(Document images with source code)
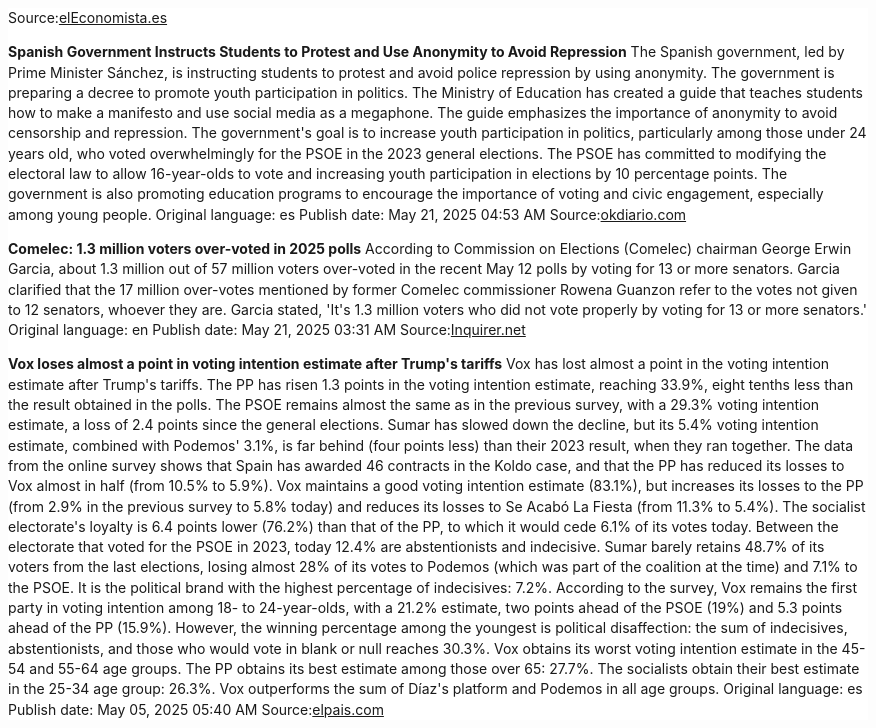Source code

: Source:[elEconomista.es](https://www.eleconomista.es/economia/noticias/13376031/05/25/ceoe-presiona-a-pp-y-vox-para-que-frenen-la-reduccion-de-jornada-con-enmiendas-a-la-totalidad.html)

**Spanish Government Instructs Students to Protest and Use Anonymity to Avoid Repression**
The Spanish government, led by Prime Minister Sánchez, is instructing students to protest and avoid police repression by using anonymity. The government is preparing a decree to promote youth participation in politics. The Ministry of Education has created a guide that teaches students how to make a manifesto and use social media as a megaphone. The guide emphasizes the importance of anonymity to avoid censorship and repression. The government's goal is to increase youth participation in politics, particularly among those under 24 years old, who voted overwhelmingly for the PSOE in the 2023 general elections. The PSOE has committed to modifying the electoral law to allow 16-year-olds to vote and increasing youth participation in elections by 10 percentage points. The government is also promoting education programs to encourage the importance of voting and civic engagement, especially among young people.
Original language: es
Publish date: May 21, 2025 04:53 AM
Source:[okdiario.com](https://okdiario.com/espana/gobierno-instruye-alumnos-manifestarse-evitando-represion-policial-usad-anonimato-14799406)

**Comelec: 1.3 million voters over-voted in 2025 polls**
According to Commission on Elections (Comelec) chairman George Erwin Garcia, about 1.3 million out of 57 million voters over-voted in the recent May 12 polls by voting for 13 or more senators. Garcia clarified that the 17 million over-votes mentioned by former Comelec commissioner Rowena Guanzon refer to the votes not given to 12 senators, whoever they are. Garcia stated, 'It's 1.3 million voters who did not vote properly by voting for 13 or more senators.' 
Original language: en
Publish date: May 21, 2025 03:31 AM
Source:[Inquirer.net](https://www.inquirer.net/444819/comelec-1-3-million-voters-over-voted-in-2025-polls/)

**Vox loses almost a point in voting intention estimate after Trump's tariffs**
Vox has lost almost a point in the voting intention estimate after Trump's tariffs. The PP has risen 1.3 points in the voting intention estimate, reaching 33.9%, eight tenths less than the result obtained in the polls. The PSOE remains almost the same as in the previous survey, with a 29.3% voting intention estimate, a loss of 2.4 points since the general elections. Sumar has slowed down the decline, but its 5.4% voting intention estimate, combined with Podemos' 3.1%, is far behind (four points less) than their 2023 result, when they ran together. The data from the online survey shows that Spain has awarded 46 contracts in the Koldo case, and that the PP has reduced its losses to Vox almost in half (from 10.5% to 5.9%). Vox maintains a good voting intention estimate (83.1%), but increases its losses to the PP (from 2.9% in the previous survey to 5.8% today) and reduces its losses to Se Acabó La Fiesta (from 11.3% to 5.4%). The socialist electorate's loyalty is 6.4 points lower (76.2%) than that of the PP, to which it would cede 6.1% of its votes today. Between the electorate that voted for the PSOE in 2023, today 12.4% are abstentionists and indecisive. Sumar barely retains 48.7% of its voters from the last elections, losing almost 28% of its votes to Podemos (which was part of the coalition at the time) and 7.1% to the PSOE. It is the political brand with the highest percentage of indecisives: 7.2%. According to the survey, Vox remains the first party in voting intention among 18- to 24-year-olds, with a 21.2% estimate, two points ahead of the PSOE (19%) and 5.3 points ahead of the PP (15.9%). However, the winning percentage among the youngest is political disaffection: the sum of indecisives, abstentionists, and those who would vote in blank or null reaches 30.3%. Vox obtains its worst voting intention estimate in the 45-54 and 55-64 age groups. The PP obtains its best estimate among those over 65: 27.7%. The socialists obtain their best estimate in the 25-34 age group: 26.3%. Vox outperforms the sum of Díaz's platform and Podemos in all age groups.
Original language: es
Publish date: May 05, 2025 05:40 AM
Source:[elpais.com](https://elpais.com/espana/2025-05-05/vox-pierde-casi-un-punto-en-estimacion-de-voto-tras-los-aranceles-de-trump.html)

◆ WHAT THE EXERCISE ASKS
Copy every line in the data above that has the string "Publish" in it.

◆ PROBLEM SOLUTION
Publish date: May 21, 2025 04:53 AM
Publish date: May 21, 2025 03:31 AM
Publish date: May 05, 2025 05:40 AM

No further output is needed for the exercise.